Lead singer Jon Bon Jovi has never appeared self-conscious about saying things such as: “I was born with sunglasses and a guitar”. But as he turns 60 we see him taking singing lessons and doing exercises to preserve his vocal cords, and there’s a touching vulnerability to his showboating. The obvious problem with this four-part series is that, for all their admirable longevity, Bon Jovi are simply not compelling enough to warrant this kind of focus. The most notable thing about the other band members is the keyboard player’s perm, which seems to have been modelled on a drowned poodle.

That, however, is a significant improvement on Gary Glitter’s wig, an absurd pompadour that helped conceal his real identity as a serial abuser of children. It featured prominently in Glitter: The Popstar Paedophile (ITV1). After Jimmy Savile was posthumously exposed as a monster (we always knew he was a creep), everyone asked why the dark rumours about him were never pursued while he was alive. Glitter, or Paul Gadd, to use his real name, was careful not to generate the same kinds of rumours. He made sure to charm adults, the better to groom children.

This documentary was a solid attempt to track Gadd’s crimes, but while it spoke to some of those in the entertainment industry who had innocently happened across his path, it didn’t include the entourage who must have helped him get to children. After all, victims testified that assistants deliberately distracted their parents to enable him to be alone with them.

Nevertheless, the programme does succeed in reminding us that there is nothing as shocking as the recent past. In 1993, the News of the World ran a story about Gadd that mentioned a 14-year-old girl he’d “made love” to. Rather than confront child rape, the newspaper preferred to make a fuss about Glitter wearing a wig. The following year he was the subject of a Children in Need tribute. And three years after that he was back on TV singing a song with the lyrics: “What your mama don’t see your mama don’t know.” He was then 53.

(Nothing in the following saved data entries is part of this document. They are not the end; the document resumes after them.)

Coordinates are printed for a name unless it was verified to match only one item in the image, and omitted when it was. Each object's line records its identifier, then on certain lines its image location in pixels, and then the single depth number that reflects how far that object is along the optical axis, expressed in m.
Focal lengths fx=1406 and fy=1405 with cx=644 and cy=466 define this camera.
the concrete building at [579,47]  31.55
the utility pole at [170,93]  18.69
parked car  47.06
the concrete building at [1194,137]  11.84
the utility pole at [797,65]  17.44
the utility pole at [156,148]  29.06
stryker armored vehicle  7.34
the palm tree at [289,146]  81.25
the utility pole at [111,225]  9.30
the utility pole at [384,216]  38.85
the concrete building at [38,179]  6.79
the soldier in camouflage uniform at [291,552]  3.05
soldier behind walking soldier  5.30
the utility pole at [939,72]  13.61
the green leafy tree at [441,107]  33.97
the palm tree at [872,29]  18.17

Gadd eventually faced justice, many years after he should have done, rather like Robert Durst, the multimillionaire triple killer who was finally trapped by a fascinating TV documentary, the six-part The Jinx, broadcast nine years ago. Now there’s a second series on Sky updating viewers on the dastardly Durst.

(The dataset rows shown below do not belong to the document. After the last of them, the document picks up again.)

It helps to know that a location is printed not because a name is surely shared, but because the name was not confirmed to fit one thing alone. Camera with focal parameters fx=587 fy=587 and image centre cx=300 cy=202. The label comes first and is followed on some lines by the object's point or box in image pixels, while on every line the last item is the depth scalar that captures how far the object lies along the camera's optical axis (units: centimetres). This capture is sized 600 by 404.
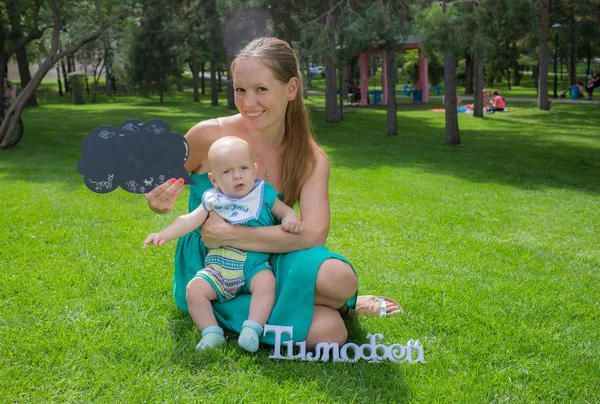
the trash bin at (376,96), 2583
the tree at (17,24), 1188
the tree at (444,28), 986
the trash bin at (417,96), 2688
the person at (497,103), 2173
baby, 266
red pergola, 2392
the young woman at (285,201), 269
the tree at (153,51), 2578
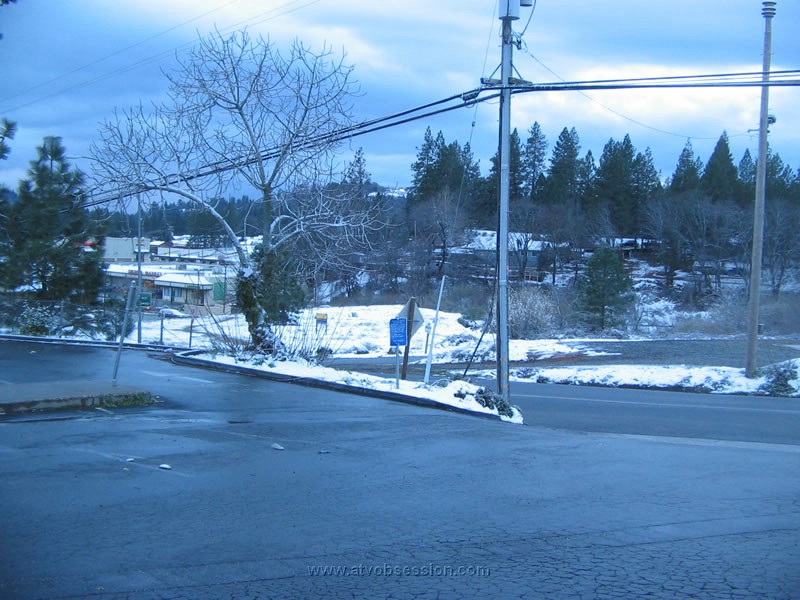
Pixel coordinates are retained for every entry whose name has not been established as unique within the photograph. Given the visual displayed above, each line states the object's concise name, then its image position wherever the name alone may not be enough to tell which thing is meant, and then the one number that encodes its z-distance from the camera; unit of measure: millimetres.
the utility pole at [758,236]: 24172
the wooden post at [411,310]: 17438
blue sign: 17172
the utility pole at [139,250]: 21700
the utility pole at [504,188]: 16438
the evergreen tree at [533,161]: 89375
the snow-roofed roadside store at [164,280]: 53819
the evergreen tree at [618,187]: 81625
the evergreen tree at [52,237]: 30391
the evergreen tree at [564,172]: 83125
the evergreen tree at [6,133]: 24922
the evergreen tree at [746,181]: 76938
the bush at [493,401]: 15336
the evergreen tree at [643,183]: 81250
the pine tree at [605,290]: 47500
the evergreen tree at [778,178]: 74625
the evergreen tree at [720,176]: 76606
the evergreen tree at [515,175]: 83875
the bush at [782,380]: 23547
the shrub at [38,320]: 29203
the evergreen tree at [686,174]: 79062
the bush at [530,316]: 45531
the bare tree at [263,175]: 20562
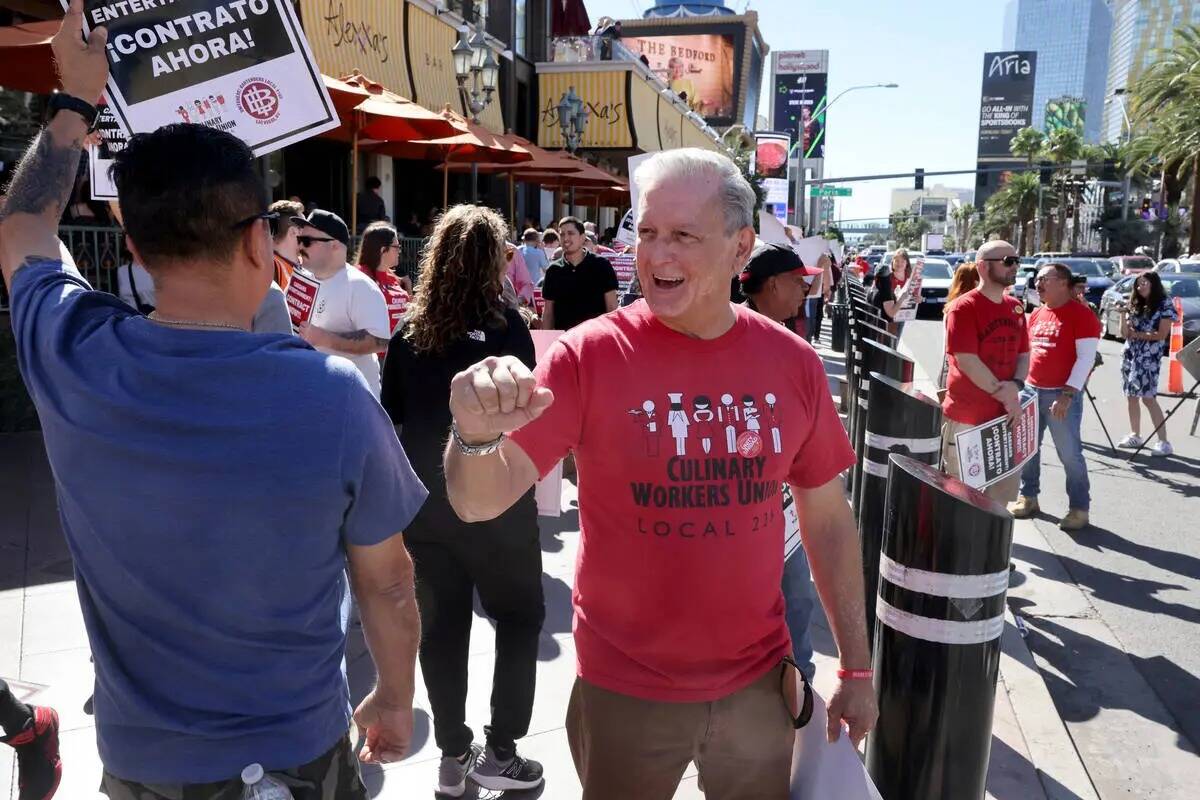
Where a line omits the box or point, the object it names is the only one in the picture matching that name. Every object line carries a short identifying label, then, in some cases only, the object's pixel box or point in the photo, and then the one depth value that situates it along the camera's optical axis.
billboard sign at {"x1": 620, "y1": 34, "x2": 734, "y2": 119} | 72.00
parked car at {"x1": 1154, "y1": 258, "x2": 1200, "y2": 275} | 25.12
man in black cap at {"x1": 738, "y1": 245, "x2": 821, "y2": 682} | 3.82
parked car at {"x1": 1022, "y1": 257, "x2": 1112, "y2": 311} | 25.09
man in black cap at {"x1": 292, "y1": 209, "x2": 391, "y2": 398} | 4.37
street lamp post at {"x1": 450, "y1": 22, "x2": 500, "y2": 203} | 13.91
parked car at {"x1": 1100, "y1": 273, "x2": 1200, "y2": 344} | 19.08
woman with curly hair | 3.25
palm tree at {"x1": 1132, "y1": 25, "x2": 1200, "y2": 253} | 36.03
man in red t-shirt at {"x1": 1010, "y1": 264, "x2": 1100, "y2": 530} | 7.02
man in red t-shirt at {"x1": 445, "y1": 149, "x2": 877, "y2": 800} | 2.15
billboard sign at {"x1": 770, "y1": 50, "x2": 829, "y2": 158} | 94.62
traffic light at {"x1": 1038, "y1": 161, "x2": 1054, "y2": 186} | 81.65
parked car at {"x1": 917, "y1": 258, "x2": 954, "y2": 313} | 28.33
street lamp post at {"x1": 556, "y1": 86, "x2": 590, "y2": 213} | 20.81
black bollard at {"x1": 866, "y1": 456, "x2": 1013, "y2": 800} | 2.80
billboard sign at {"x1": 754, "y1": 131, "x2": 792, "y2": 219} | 36.34
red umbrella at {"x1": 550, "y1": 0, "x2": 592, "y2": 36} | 25.50
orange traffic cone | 13.10
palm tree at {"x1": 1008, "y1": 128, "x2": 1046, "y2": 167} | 81.88
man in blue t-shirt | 1.61
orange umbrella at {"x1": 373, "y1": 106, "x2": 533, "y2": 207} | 11.09
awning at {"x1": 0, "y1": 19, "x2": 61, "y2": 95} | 6.48
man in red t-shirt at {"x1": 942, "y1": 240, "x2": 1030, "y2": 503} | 5.75
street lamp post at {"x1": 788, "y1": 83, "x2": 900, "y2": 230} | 34.90
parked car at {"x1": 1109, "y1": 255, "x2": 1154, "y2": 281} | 31.44
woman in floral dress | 9.72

Perhaps the biggest takeaway from the first episode of the new series is that one of the jurors who found Durst not guilty of murder, in a case in which he had admitted chopping up a body and disposing of it, later went on to help him hide evidence regarding another murder. Like everyone else in this show, the juror gave an unabashed TV interview about his friendship with Durst. While most criminals have learned to say nothing in police interviews, in the US at least the lure of the TV camera seems to loosen the tongues of even the most ruthless fiends and their helpers.

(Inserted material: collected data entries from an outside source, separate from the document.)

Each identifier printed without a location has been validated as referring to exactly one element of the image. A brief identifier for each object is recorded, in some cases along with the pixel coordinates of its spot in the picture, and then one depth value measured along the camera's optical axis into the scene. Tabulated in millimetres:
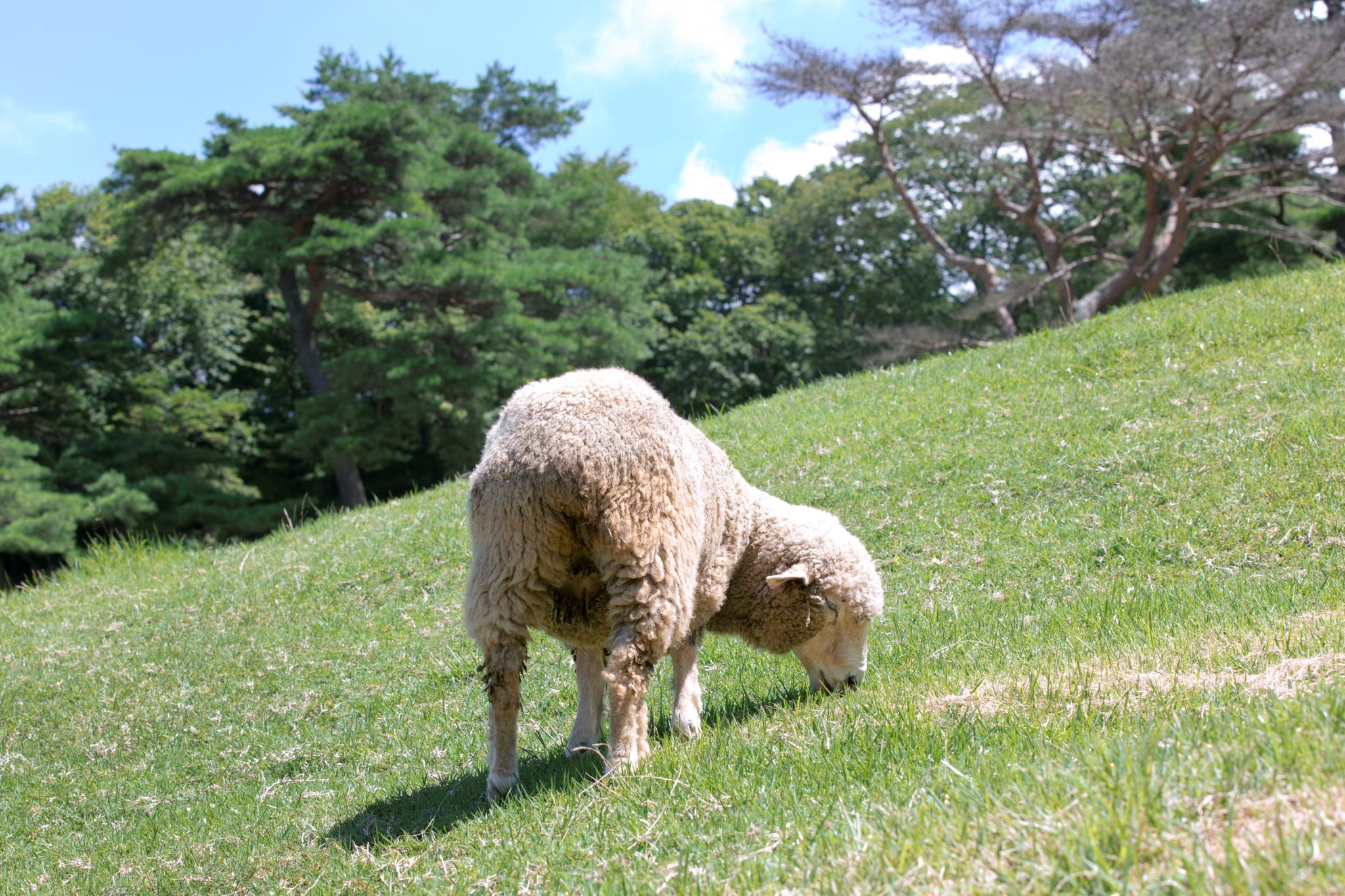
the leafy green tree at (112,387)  20484
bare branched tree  18188
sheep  3895
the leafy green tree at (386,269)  21734
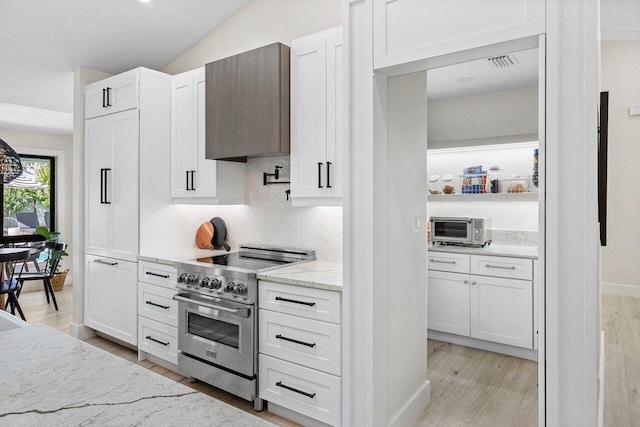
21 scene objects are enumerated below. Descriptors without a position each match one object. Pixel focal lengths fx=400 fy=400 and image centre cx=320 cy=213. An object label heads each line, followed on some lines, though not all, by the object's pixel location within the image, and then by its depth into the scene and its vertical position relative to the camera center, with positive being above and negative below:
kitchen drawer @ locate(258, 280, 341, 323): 2.21 -0.52
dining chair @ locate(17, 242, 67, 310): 4.76 -0.63
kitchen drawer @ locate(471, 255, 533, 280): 3.31 -0.47
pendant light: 3.55 +0.44
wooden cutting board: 3.64 -0.22
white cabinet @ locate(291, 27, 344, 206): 2.52 +0.60
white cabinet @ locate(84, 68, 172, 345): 3.36 +0.23
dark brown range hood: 2.67 +0.76
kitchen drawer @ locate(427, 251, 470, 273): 3.61 -0.46
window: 5.93 +0.20
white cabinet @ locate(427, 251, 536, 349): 3.33 -0.76
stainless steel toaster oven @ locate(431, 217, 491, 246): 3.76 -0.19
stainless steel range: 2.53 -0.75
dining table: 3.70 -0.40
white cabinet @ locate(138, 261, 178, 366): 3.05 -0.79
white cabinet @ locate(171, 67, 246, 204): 3.26 +0.43
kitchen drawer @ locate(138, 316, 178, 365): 3.04 -1.00
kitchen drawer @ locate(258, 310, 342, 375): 2.21 -0.75
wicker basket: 5.85 -1.01
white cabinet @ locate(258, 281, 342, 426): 2.22 -0.81
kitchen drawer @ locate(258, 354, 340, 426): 2.23 -1.04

The British are different. Here, it’s holidaymakers who will tell TV interviewers anything. In Ibiza: Secrets of the Party Island (BBC Three), one young woman said that she’d taken to nude modelling to support her partying in the Balearics. “It wasn’t like legs spread, everything out, see what I had for dinner,” she explained. Good to know.

Star ratings (out of five)
Have You Got It Yet? The Story of Syd Barrett and Pink Floyd
★★★
Thank You, Goodnight: The Bon Jovi Story
★★
Glitter: The Popstar Paedophile
★★★★
The Jinx
: Part Two ★★★★
Ibiza: Secrets of the Party Island
★★

What else I’m watching

Red Eye
(ITV1/ITVX)
Slightly bonkers drama in which a British doctor returns home from China and, before he’s allowed through immigration, is immediately sent back on a homicide charge. He’s accompanied by a Chinese-heritage detective who assumes he’s guilty of not just murder but, far worse, “white privilege”.

Babylon Berlin
(Sky Atlantic/Now)
It’s been going for seven years, but I’m just catching up with it. Fabulous invocation of Weimar-era Berlin, with a deliciously complex plot, stunning sets and camerawork, and even a moody singing performance by Bryan Ferry in English and German.

Match of the Day 2
(BBC One)
I tend to catch up the following day and fast-forward to the inevitable VAR controversies – there were some corkers last Sunday, all disfavouring Nottingham Forest. Arguments about refereeing decisions is where the true drama of football is now to be found.